== Records shown

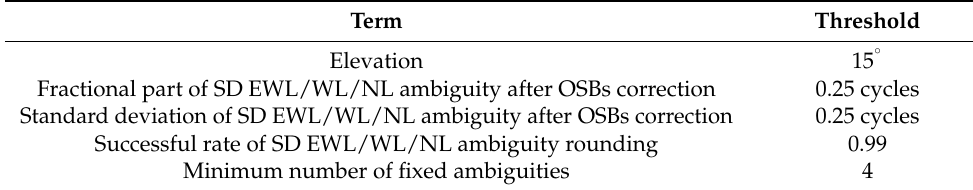
Table 1. Quality control strategies for UCPPP AR. Term Threshold Elevation 15 ◦ Fractional part of SD EWL/WL/NL ambiguity after OSBs correction 0.25 cycles Standard deviation of SD EWL/WL/NL ambiguity after OSBs correction 0.25 cycles Successful rate of SD EWL/WL/NL ambiguity rounding 0.99 Minimum number of fixed ambiguities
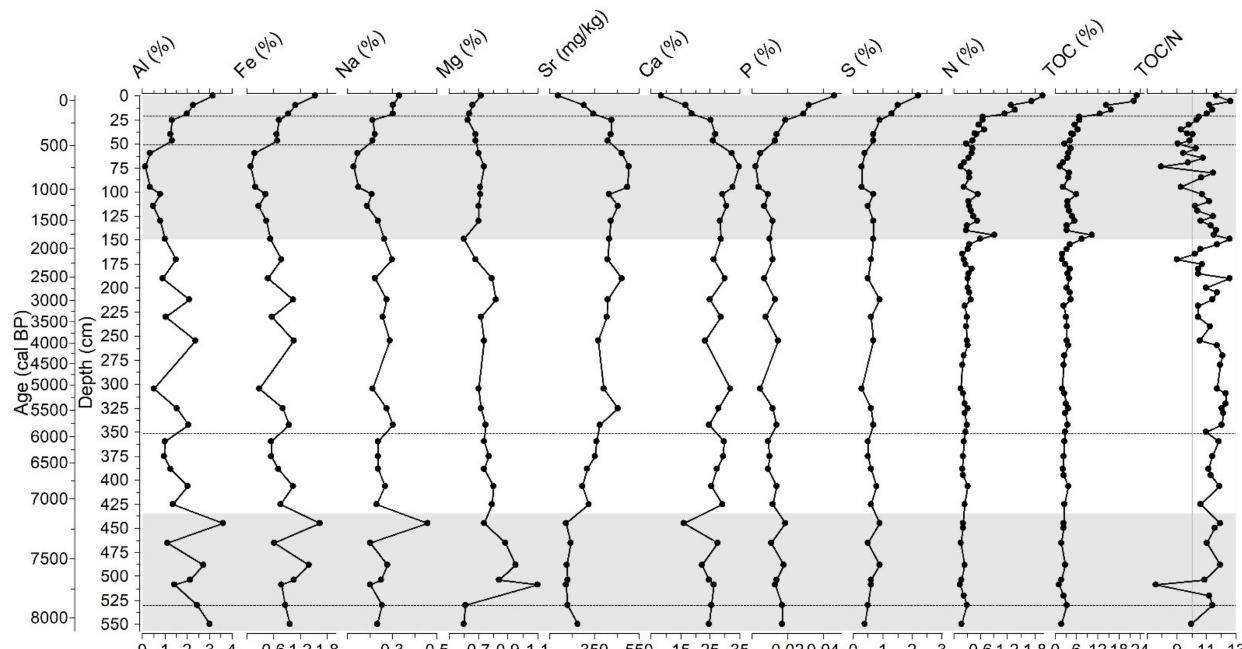
Figure 8. Selected major and trace element concentrations, and N, TOC, and TOC/N values in the sediment core VB-2 from Lake Velo Blato. The grey-shaded and white horizontal bars indicate the changes in sedimentary deposition zones explained in the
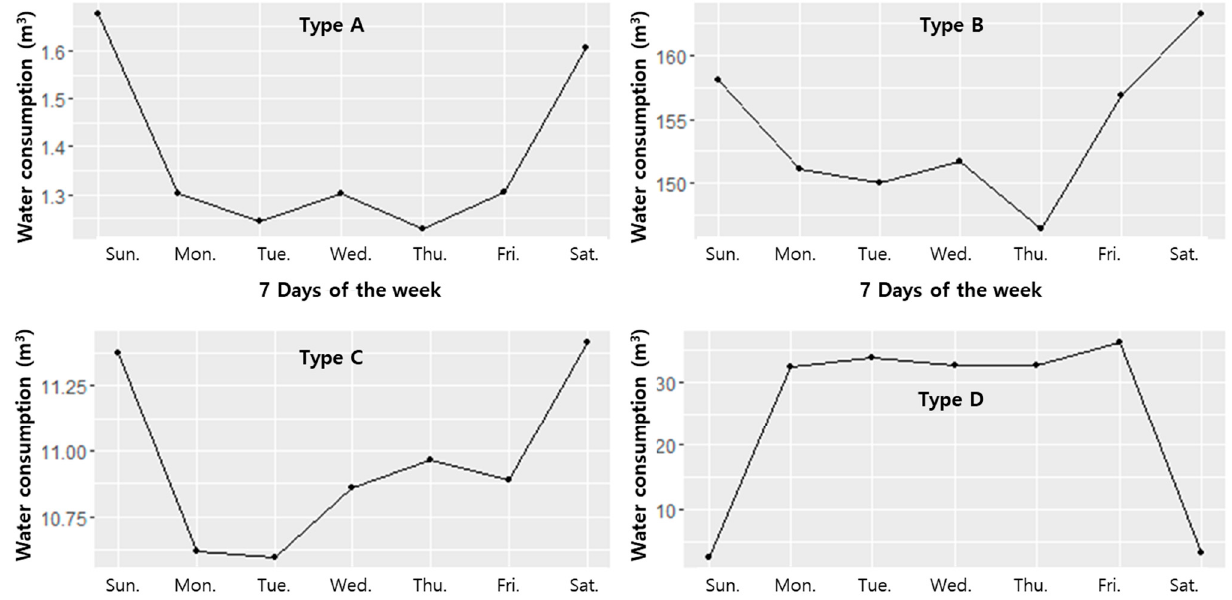
Figure 2. Water consumption pattern according to the days of the week.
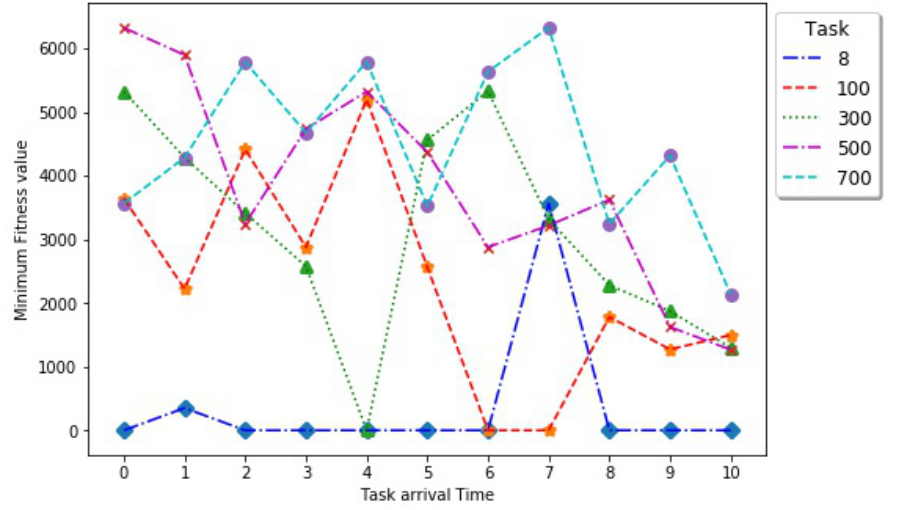
Figure 15. Minimum fitness value of tasks with arrival time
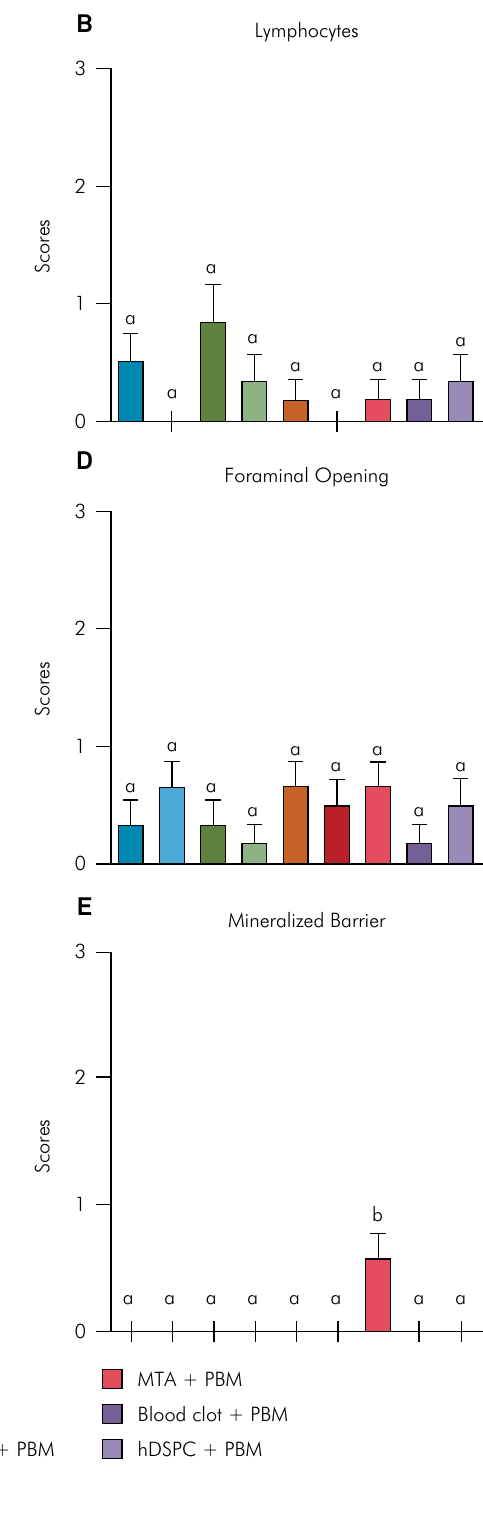
Different lowercase letters indicate statistically significant difference (p < 0.05). Figure 3. Graphic representation of the comparison between groups for (A) neutrophils, (B) lymphocytes, (C) fibrous condensation, (D) foraminal opening, (E) mineralized tissue formation, and (F) mineralized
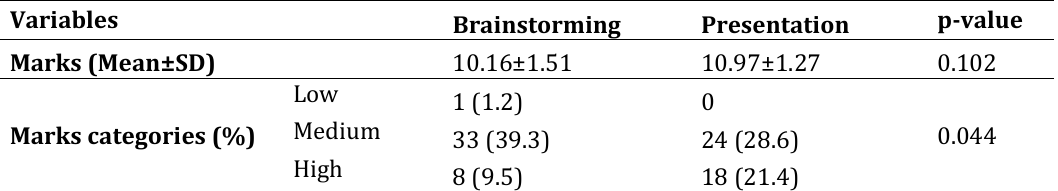
Marks comparison between presentation and brainstorming teaching learning methods Variables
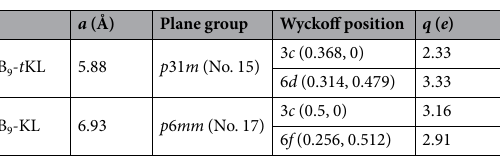
Table 1. The calculated lattice constants ( a ), plane groups, Wyckoff positions, and Bader charges ( q ) are compared for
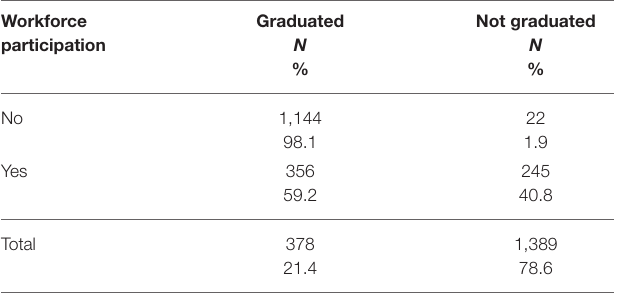
TABLE 3 | Chi-square test – differences in workforce participation and graduation among H-LSAMP participants.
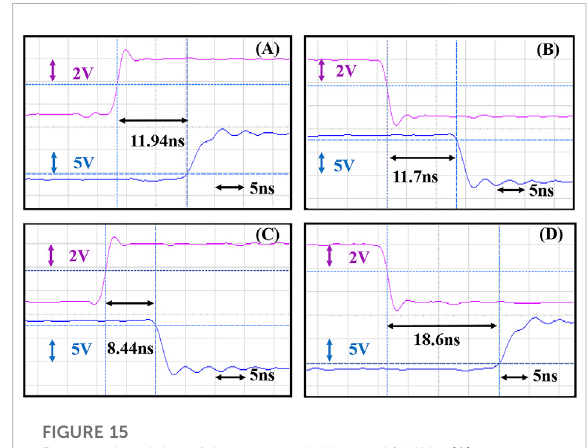
Propagationdelayoftheproposeddriverat10 MHz: (A) turn- on delay of the high-side driver; (B) turn-off delay of the high-side driver; (C) turn-on delay of the low-side driver; (D) turn-off delay of the low-side driver.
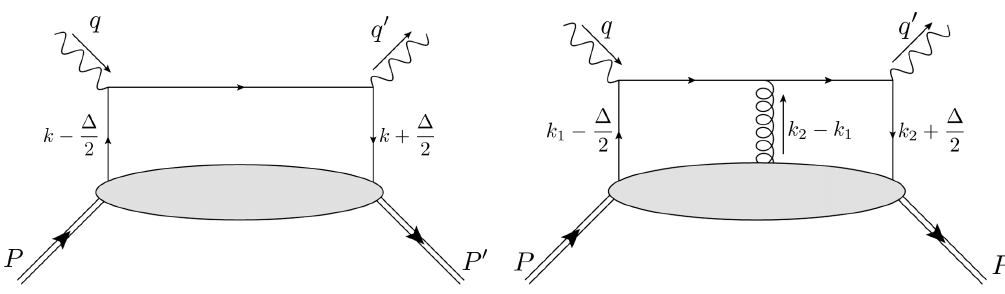
Figure 2 . Examples of twist-two (left) and twist-three (right) handbag diagrams that contribute to the twist-three Compton tensor. Other diagrams that are related to them by permutation are not shown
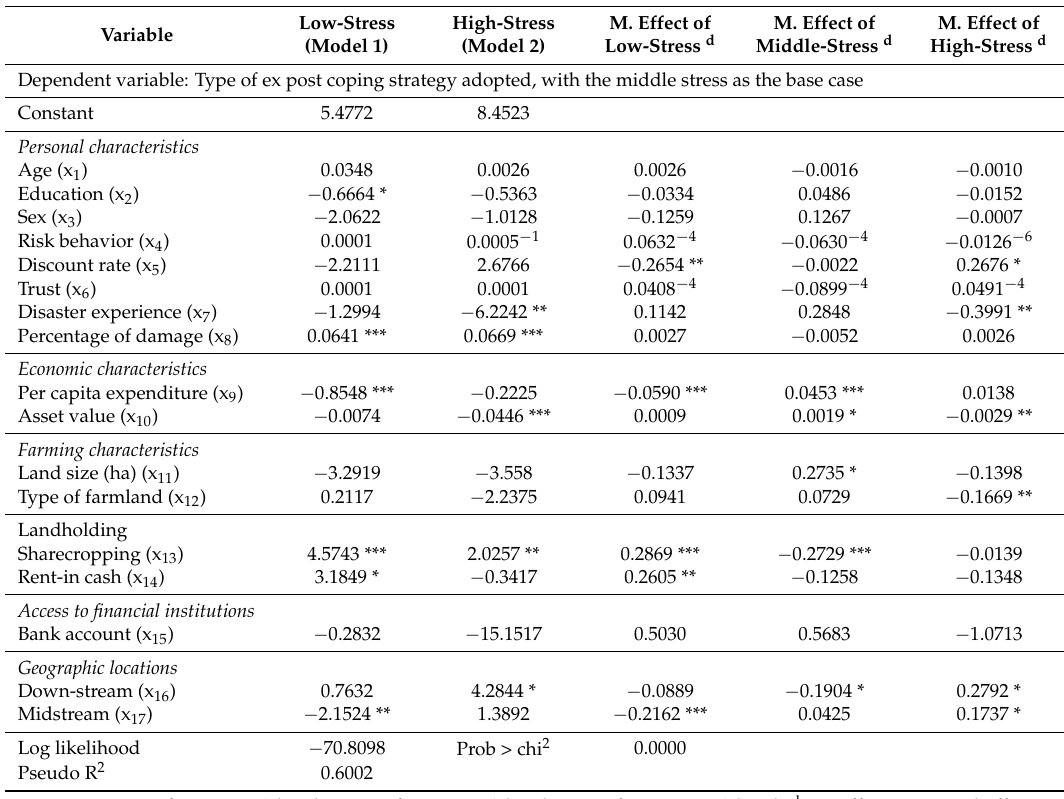
Table 10. Estimated coefficients and marginal effects of the multinomial logit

====

Each line of the data must be restated exactly, and the pictures must be left out.

*Result of this exercise*
Table 1. Quality control strategies for UCPPP AR. Term Threshold Elevation 15 ◦ Fractional part of SD EWL/WL/NL ambiguity after OSBs correction 0.25 cycles Standard deviation of SD EWL/WL/NL ambiguity after OSBs correction 0.25 cycles Successful rate of SD EWL/WL/NL ambiguity rounding 0.99 Minimum number of fixed ambiguities
Figure 8. Selected major and trace element concentrations, and N, TOC, and TOC/N values in the sediment core VB-2 from Lake Velo Blato. The grey-shaded and white horizontal bars indicate the changes in sedimentary deposition zones explained in the
Figure 2. Water consumption pattern according to the days of the week.
Figure 15. Minimum fitness value of tasks with arrival time
Different lowercase letters indicate statistically significant difference (p < 0.05). Figure 3. Graphic representation of the comparison between groups for (A) neutrophils, (B) lymphocytes, (C) fibrous condensation, (D) foraminal opening, (E) mineralized tissue formation, and (F) mineralized
Marks comparison between presentation and brainstorming teaching learning methods Variables
Table 1. The calculated lattice constants ( a ), plane groups, Wyckoff positions, and Bader charges ( q ) are compared for
TABLE 3 | Chi-square test – differences in workforce participation and graduation among H-LSAMP participants.
Propagationdelayoftheproposeddriverat10 MHz: (A) turn- on delay of the high-side driver; (B) turn-off delay of the high-side driver; (C) turn-on delay of the low-side driver; (D) turn-off delay of the low-side driver.
Figure 2 . Examples of twist-two (left) and twist-three (right) handbag diagrams that contribute to the twist-three Compton tensor. Other diagrams that are related to them by permutation are not shown
Table 10. Estimated coefficients and marginal effects of the multinomial logit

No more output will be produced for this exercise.